▸ **短い課題 A**: 記事の「清水「スパイクを打ち切る」」から「分から呼ぶようになりました」」までを、その両端の語句も含めて、「宇佐美さん」を「セッター」に差し替えて書き出してください。
▸ **短い課題 B**: 記事によると、清水は自らに何を課していましたか。

▸ **記事本文**:
<<<<
“タレント軍団”パナソニックを支えたキーマン=バレーV・プレミアリーグ男子総括

田中夕子

清水「スパイクを打ち切る」

苦しい局面でも、常に攻めの姿勢を見せた清水 【坂本清】

 福澤が「安定感」を課題としたように、清水は「苦しいときでも必ず打ち切り、確実に得点に結びつけること」を自らに課していた。
「ブロックが目の前に並んだ時に、一瞬でも『決められるかな』と弱気になったら、絶対に決まらない。『全部自分が決めてやる』という気持ちで、ラリー中も宇佐美さんに『(トスを)持って来い!』と自分から呼ぶようになりました」
>>>>
▸ **資料抜粋**:
<<<<
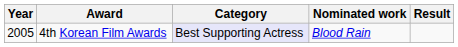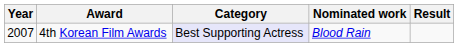4th Korean Film Awards | Year: 2005 -> 2007
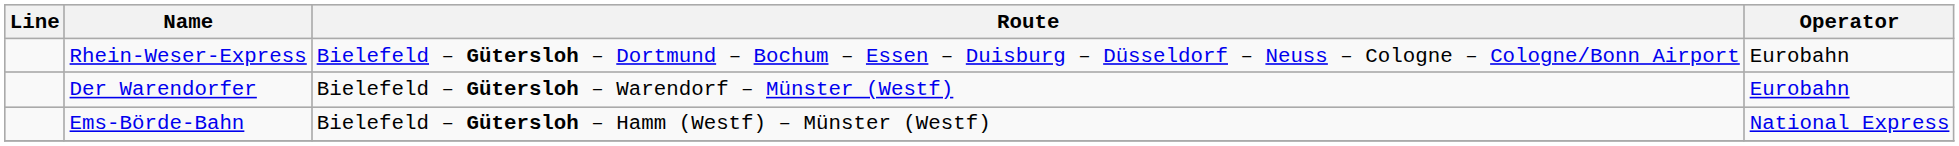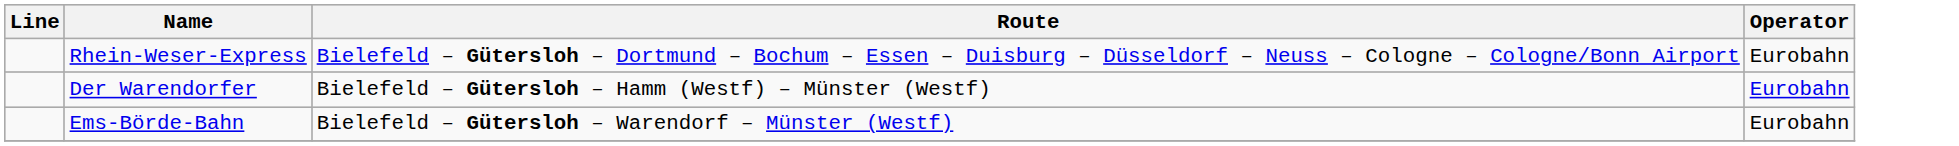Der Warendorfer | Route: Bielefeld – Gütersloh – Warendorf – Münster (Westf) -> Bielefeld – Gütersloh – Hamm (Westf) – Münster (Westf)
Ems-Börde-Bahn | Route: Bielefeld – Gütersloh – Hamm (Westf) – Münster (Westf) -> Bielefeld – Gütersloh – Warendorf – Münster (Westf)
Ems-Börde-Bahn | Operator: National Express -> Eurobahn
>>>>
▸ **最終結果 A**:
清水「スパイクを打ち切る」

苦しい局面でも、常に攻めの姿勢を見せた清水 【坂本清】

 福澤が「安定感」を課題としたように、清水は「苦しいときでも必ず打ち切り、確実に得点に結びつけること」を自らに課していた。
「ブロックが目の前に並んだ時に、一瞬でも『決められるかな』と弱気になったら、絶対に決まらない。『全部自分が決めてやる』という気持ちで、ラリー中もセッターに『(トスを)持って来い!』と自分から呼ぶようになりました」

▸ **最終結果 B**: 苦しいときでも必ず打ち切り、確実に得点に結びつけること。